Task set:
1/ Answer these questions from the article on hostile mergers and acquisitions:
(a) What share of all M&A activity recorded so far in 2014 did hostile deals make up?
(b) Which firm gathered the figures on the value of hostile M&A activity?
(c) At which brokerage firm is Evan Lucas a market strategist?
2/ Return a passage from the article on hostile mergers and acquisitions, copied word for word. Begin at the words "According to Reuters, the" and stop after the words "to $377.4 billion.".

Jun 06, 2014  |  Branco Kuznar  |  news | 0 Comments

In a move that signals more companies are comfortable taking on more risk in order to expand their operations, corporations are engaging in hostile mergers and acquisitions activity at the highest rate since the recession.

According to Reuters, the number of hostile M&A deals, or those that come to fruition despite objections from the target company's management, rose to 7 percent of all M&A activity recorded so far in 2014. This marks the highest proportion of global dealmaking since 2007. In the same period last year, this percentage came in at a much lower 1 percent.

The figures, gathered by Dealogic, showed the value of hostile M&A activity for 2014 currently stands at $273.4 billion, compared to last year's $70.6 billion. In the same period in 2007, the value of these deals rose to $377.4 billion.

Many experts believe the jump in unsolicited takeovers can be explained simply by the strong performance of global M&A overall so far this year. However, many believe there are many elements at play in the current environment that could be contributing to the higher numbers.

"My personal take is there are a lot of companies with cheap valuations that have seen sustained pressure leading heavy discounted share prices," Evan Lucas, a market strategist with brokerage firm IG, told CNBC. "A hostile bid can push boards and shareholders to accept what can be low-ball price - there is no doubt there are some cashed up creditors looking to cash in now for the expected upticks over the coming three years."

Data:

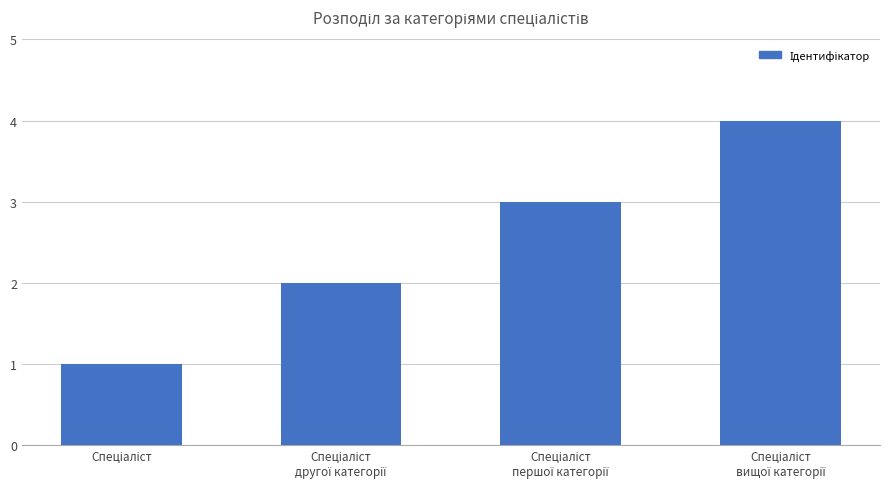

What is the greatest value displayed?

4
--
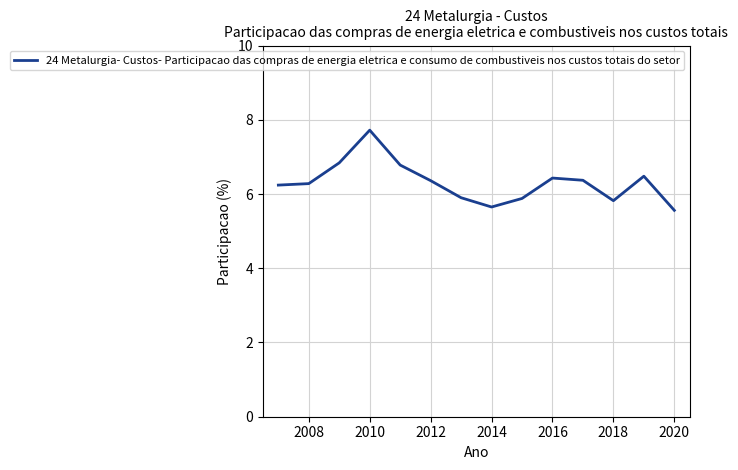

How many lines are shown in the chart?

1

Outputs by task:
1/
(a) 7 percent
(b) Dealogic
(c) IG

2/
According to Reuters, the number of hostile M&A deals, or those that come to fruition despite objections from the target company's management, rose to 7 percent of all M&A activity recorded so far in 2014. This marks the highest proportion of global dealmaking since 2007. In the same period last year, this percentage came in at a much lower 1 percent.

The figures, gathered by Dealogic, showed the value of hostile M&A activity for 2014 currently stands at $273.4 billion, compared to last year's $70.6 billion. In the same period in 2007, the value of these deals rose to $377.4 billion.